Corpora: DEADLINE EXTENSION: ACL-2001 Workshop on Evaluation Methodologies for Language & Dialogue Systems

From: Priscilla Rasmussen (rasmusse@cs.rutgers.edu)
Date: Wed Apr 11 2001 - 17:40:40 MET DST

  • Next message: Priscilla Rasmussen: "Corpora: 2nd International Workshop on Spanish Language Processing & Language Technologies"

    [ Extended submission deadline: **22 April**]

    Call for Papers

    Workshop on Evaluation Methodologies for Language and Dialogue Systems
    ACL/EACL 2001
    Toulouse, France
    July 6-7, 2001

    WORKSHOP GOALS

    The aim of this two day workshop is to identify and to synthesize
    current needs for language-technology evaluation.

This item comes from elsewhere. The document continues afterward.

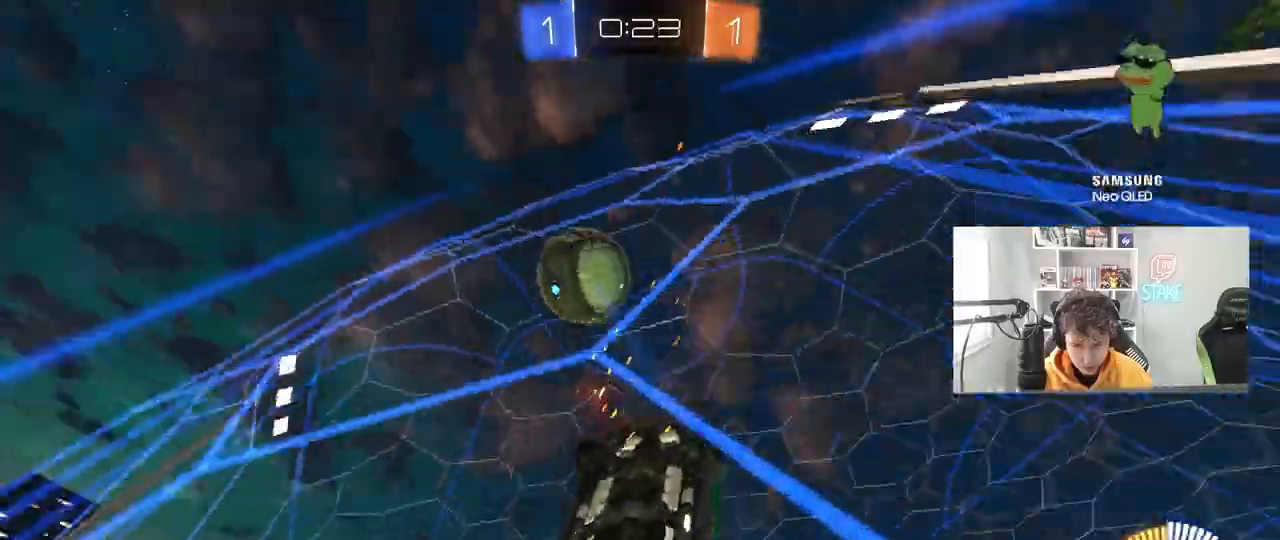
{"keys": ["w"], "mouse": [], "mouse_move": "still", "events": [[200, "d", "up"]]}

    The first day of the workshop will focus on one of the most challenging
    current issues in language engineering: the evaluation of dialogue
    systems and models. The second day will extend the discussion to address
    the problem of evaluation in language engineering more broadly and on
    more theoretical grounds.

    The space of possible dialogues is enormous, even for limited domains
    like travel information servers. The generalization of evaluation
    methodologies across different application domains and languages is an
    open problem. Review of published evaluations of dialogue models and
    systems suggests that usability techniques are the standard method.
    Dialogue-based system are often evaluated in terms of standard,
    objective usability metrics, such as task-completion time and number of
    user actions. In the past, researchers have proposed and debated
    theory-based methods for modifying and testing the underlying dialogue
    model, but the most widely used method of evaluation is usability
    testing, although more precise and empirical methods for evaluating the
    effectiveness of dialogue models have been proposed. For task-based
    interaction, typical measures of effectiveness are time-to-completion
    and task outcome, but the evaluation should focus on user satisfaction
    rather than on arbitrary effectiveness measurements.Indeed, the problems
    faced in current approaches to measurement of effectiveness dialogue
    models and systems include:

    Direct measures are unhelpful because efficient performance on the
    nominal task may not represent the most effective interaction
    Indirect measures usually rely on judgment and are vulnerable to weak
    relationships between the inputs and outputs
    Subjective measures are unreliable and domain-specific
    For its first day, the workshop organizers solicit papers on these
    issues, with particular emphasis on methods that go beyond usability
    testing to address the underlying dialogue model. Representative
    questions to be addressed include:

      o How do we deal with the combinatorial explosion of dialogue states?
      o How can satisfaction be measured with respect to underlying dialogue
    models?
      o Are there useful direct measures of dialogue properties that do not
    depend on task efficiency?
      o What is the role of agent-based simulation in evaluation of dialogue
    models?

    Of course, the problems faced in evaluating dialogue and system models
    are found in other domains of language engineering, even for
    non-interactive processes such as part-of-speech tagging, parsing,
    semantic disambiguation, information extration, speech transcription,
    and audio document indexing. So the issue of evaluation can be viewed at
    a more generic level, raising fundamental, theoretical questions such
    as:

      o What are the interest and benefits of evaluation for language
    engineering?
      o Do we really need these specific methodologies, since a form of
    evaluation sould always be present in any scientific investigation?
      o If evaluation is needed in language engineering, is it the case for
    all domains?
      o What form should it take? Technology evaluation (task-oriented in
    laboratory environment) or field/user Evaluation (complete systems in
    real-life conditions)?

    We have seen before that the the evaluation of dialogue models is still
    unsolved, but for domains where metrics already exists, are they
    satisfactory and sufficient? How can we take into account or abstract
    from the subjective factor introduced by human operators in the process?
    Do similarity measures and standards offer appropriate answers to this
    problem? Most of the efforts focus on evaluating process, but what about
    the issue of language resources evaluation?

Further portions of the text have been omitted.